蘇澤適也懵了一下,怎麼如此突然?好在他素來心態好,很快調整好。
張嚴的考試方式依舊不按常理,問的都是些劍走偏鋒的問題,諸如“君子性高潔,居陋室,其妻不罪而逃,何解?”一類。
這可真是嚇了蘇澤適一跳,這些三綱嚴格限製的問題可全是他不想回答的,他的想法與這個時代大多數讀書人相悖。
見過太多的美好和悲慘,蘇澤適總是希望能夠留下更多的溫暖,涉及到人的問題他都會選擇支持人性之善。
很多時候一件事情並不能嚴格說誰對誰錯,立場不同,選擇不同,都是可以理解的。在蘇澤適看來,隻要不違人性,每個人都有選擇的權利。但現在大多數人恰恰就隻會按照書麵規矩形式,不顧其他,這不符合蘇澤適的想法。
根據這些問題,他推測院長和這位先生都是由他那份答卷找來的,隻是不知是好是壞。
咬咬牙,能專程過來,應該是他有某些地方被看中了,那就還這麼答!
聽完回答,張嚴撫掌大笑,“好好好,你這娃兒想得明白。”
院長很自然地接過話頭,“這位是茅林先生,還不趕緊拜師?”
心裡一驚,因為詩作不佳,蘇澤適專門研究過比較出名的詩集,這位茅林先生課室備受推崇。
雖說受寵若驚,蘇澤適還是保持著該有的理智,臉上帶著明顯的糾結,“先生,學生家貧,立誌為民謀利。”
“行啊,臭小子,跟我玩心眼。不就是要當官嘛?我不會要求學生跟我一樣不入仕途的,而且你放心,跟著我不會讓你吃虧的”,張嚴笑罵。

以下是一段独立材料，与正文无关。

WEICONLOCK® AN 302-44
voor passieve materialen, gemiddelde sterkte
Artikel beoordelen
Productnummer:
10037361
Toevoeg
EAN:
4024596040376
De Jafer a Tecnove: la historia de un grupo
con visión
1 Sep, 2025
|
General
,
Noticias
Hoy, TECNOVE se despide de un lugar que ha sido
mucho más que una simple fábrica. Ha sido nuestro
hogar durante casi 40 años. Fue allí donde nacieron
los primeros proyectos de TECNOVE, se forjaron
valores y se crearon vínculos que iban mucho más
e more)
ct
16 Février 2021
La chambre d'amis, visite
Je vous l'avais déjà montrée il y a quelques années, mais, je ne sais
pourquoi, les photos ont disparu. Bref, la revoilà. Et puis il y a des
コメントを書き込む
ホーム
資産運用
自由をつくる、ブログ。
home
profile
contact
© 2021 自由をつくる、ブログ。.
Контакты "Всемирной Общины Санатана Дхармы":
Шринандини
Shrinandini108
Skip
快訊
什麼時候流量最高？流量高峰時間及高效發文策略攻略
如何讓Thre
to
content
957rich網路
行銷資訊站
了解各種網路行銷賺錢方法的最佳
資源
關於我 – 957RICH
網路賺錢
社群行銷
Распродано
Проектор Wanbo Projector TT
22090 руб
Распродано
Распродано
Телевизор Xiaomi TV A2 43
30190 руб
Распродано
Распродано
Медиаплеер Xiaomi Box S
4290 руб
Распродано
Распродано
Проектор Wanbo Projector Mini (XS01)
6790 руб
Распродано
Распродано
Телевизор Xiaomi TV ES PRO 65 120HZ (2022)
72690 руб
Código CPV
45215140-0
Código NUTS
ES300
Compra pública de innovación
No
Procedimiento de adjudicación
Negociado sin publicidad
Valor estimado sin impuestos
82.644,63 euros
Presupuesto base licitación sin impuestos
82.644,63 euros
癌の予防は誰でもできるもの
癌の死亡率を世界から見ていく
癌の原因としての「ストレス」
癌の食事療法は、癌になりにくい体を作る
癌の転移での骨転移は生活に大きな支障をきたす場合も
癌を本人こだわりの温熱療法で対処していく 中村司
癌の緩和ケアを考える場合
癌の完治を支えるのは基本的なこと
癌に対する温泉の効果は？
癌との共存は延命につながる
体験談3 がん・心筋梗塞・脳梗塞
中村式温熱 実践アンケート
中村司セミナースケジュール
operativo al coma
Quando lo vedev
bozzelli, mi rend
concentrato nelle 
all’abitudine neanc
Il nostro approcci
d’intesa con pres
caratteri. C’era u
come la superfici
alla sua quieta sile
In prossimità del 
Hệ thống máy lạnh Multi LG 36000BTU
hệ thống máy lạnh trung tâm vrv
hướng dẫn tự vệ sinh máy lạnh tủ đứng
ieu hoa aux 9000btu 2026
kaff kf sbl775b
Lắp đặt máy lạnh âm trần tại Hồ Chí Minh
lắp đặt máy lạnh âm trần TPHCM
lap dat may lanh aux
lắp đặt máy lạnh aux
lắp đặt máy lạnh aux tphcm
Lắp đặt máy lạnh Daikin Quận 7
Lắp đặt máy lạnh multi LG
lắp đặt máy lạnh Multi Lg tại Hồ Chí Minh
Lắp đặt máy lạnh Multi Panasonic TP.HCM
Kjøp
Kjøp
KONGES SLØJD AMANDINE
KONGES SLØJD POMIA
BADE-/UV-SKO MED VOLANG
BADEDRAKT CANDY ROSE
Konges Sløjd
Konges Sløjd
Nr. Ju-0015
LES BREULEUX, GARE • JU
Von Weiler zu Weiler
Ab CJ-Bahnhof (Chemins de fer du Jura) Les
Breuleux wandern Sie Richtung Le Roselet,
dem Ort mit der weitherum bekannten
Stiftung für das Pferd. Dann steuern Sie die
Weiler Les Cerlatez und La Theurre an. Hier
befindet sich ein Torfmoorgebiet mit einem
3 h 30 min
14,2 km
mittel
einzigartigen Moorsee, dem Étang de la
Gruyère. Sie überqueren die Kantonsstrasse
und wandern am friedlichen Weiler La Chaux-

注意到院長隱晦地點頭,蘇澤適儘管有些猶疑也知道這是自己最好的選擇了。
就算他有係統加持,那也隻能給他提供更多的資料而不能直接教導他。身為農家子弟,沒有好的先生想要出頭實在太難。
想通後不再猶豫,雙膝及地砰砰砰
便是三個響頭,“學生魯莽,準備不周,擇日拜請老師。”
按照規矩,他應該要敬茶並奉上拜師禮的,今日太過突然,什麼都沒有。
得了學生的承認,張嚴很是開心,“我不講究這些,以後你謹記‘無悔’二字便可,其餘為師不做要求。”
說完盯著身旁的好友,滿臉都是“你怎麼還不走?”
習以為常的過河拆橋,院長也沒有繼續杵著的意思,擺擺手便離開了。他還要回去看著些,遇到什麼問題先生們指不定又要吵起來。
無人料到,就在這片竹林,成就了一篇流傳久遠的師徒佳話。不過這都是後話,以後再談。
收了弟子,張嚴便開始了自己的教導。
一個下午的時間蘇澤適都沒有回到課堂,好在院長清楚好友的性子,早早地就給他告了假,還體貼地讓人送上了茶水和棋。
師徒二人相談甚歡,從早年生活聊到未來打算,再從山川河湖聊到廟堂之高,讓蘇澤適更為了解自己身處的時代。
提及未來的時候,蘇澤適注意到老師的臉上閃過一絲遺憾,消失得太快,就像是他的錯覺。
雖然確信自己沒有看錯,他卻沒有尋根究底的意思,每個人都有些不想被人觸碰的秘密,不需要知道的還是不知道的好。
茶水換過幾茬,天色漸漸暗了下來。
張嚴抬頭看看,帶著些微的意猶未儘,“遇見你實在是為師之幸,相見恨晚哪。”
一個下午的時間,蘇澤適真的了解了這個先生對於規矩到底有多不講究。
與其說他們是師徒,不如說他們是相交莫逆。
聽到此話蘇澤適有一瞬間的不適,一般的老師哪會直接跟學生說這樣的話。畢恭畢敬地回道:“先生言重了,該是學生之幸。”
“你啊,像個小老頭子一樣,本以為又碰到一個與我一般不講規矩的,你倒是首禮”,說是這麼說,張嚴卻並不遺憾。
相反,他很清楚像蘇澤適這樣的才能在官場上走得更遠,當年啊……
甩甩頭讓自己清醒過來,張嚴帶著蘇澤適出去吃了一頓。當然,是他付的賬。
蘇澤適很是不好意思,先生教導他,他什麼都沒給出去,倒是先生先花了銀子。
沒管這個內心棱角分明,外表卻圓滑無比的弟子,張嚴顧自回了好友的院子。